# [ACTIVITY]
Go through the data from its first line and retype each line, stopping once the line containing "- Hạn nộp hồ" has been retyped.

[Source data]
------------------------------------------------------------------------

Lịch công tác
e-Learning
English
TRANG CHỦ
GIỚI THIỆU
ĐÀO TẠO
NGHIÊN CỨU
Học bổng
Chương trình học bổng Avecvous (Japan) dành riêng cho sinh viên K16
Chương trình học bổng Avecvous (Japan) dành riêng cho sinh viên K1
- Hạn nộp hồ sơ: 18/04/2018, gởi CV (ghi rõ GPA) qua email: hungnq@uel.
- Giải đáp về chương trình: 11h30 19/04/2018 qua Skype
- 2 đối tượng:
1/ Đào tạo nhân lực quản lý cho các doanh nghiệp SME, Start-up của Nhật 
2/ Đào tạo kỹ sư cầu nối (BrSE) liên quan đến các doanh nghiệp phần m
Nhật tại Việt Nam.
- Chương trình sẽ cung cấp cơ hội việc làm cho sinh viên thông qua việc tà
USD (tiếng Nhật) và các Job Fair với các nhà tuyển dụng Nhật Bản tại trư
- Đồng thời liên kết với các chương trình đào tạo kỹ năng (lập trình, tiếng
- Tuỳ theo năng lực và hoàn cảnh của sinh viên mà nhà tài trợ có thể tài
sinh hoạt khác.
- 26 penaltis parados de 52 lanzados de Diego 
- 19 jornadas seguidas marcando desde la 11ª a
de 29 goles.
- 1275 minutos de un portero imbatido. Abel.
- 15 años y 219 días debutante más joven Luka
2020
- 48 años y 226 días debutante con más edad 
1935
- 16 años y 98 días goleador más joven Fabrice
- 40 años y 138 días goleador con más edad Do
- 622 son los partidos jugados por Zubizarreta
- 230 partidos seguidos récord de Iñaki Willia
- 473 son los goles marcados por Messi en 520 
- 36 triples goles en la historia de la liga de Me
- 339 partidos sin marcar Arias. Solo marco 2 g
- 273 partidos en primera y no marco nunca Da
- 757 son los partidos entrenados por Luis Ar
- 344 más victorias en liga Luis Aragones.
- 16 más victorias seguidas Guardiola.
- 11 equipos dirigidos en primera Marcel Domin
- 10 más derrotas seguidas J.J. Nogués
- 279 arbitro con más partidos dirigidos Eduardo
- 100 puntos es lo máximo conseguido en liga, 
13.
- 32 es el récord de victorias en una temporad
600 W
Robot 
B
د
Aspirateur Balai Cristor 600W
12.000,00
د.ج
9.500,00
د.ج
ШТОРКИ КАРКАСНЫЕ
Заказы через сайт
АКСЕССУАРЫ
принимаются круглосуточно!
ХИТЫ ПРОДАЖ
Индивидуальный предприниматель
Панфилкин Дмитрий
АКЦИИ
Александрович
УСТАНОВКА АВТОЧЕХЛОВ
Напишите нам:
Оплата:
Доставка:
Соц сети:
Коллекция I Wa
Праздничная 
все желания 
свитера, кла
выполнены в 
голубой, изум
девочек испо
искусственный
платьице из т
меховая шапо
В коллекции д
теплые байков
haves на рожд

------------------------------------------------------------------------

# [TASK OUTPUT]
Lịch công tác
e-Learning
English
TRANG CHỦ
GIỚI THIỆU
ĐÀO TẠO
NGHIÊN CỨU
Học bổng
Chương trình học bổng Avecvous (Japan) dành riêng cho sinh viên K16
Chương trình học bổng Avecvous (Japan) dành riêng cho sinh viên K1
- Hạn nộp hồ sơ: 18/04/2018, gởi CV (ghi rõ GPA) qua email: hungnq@uel.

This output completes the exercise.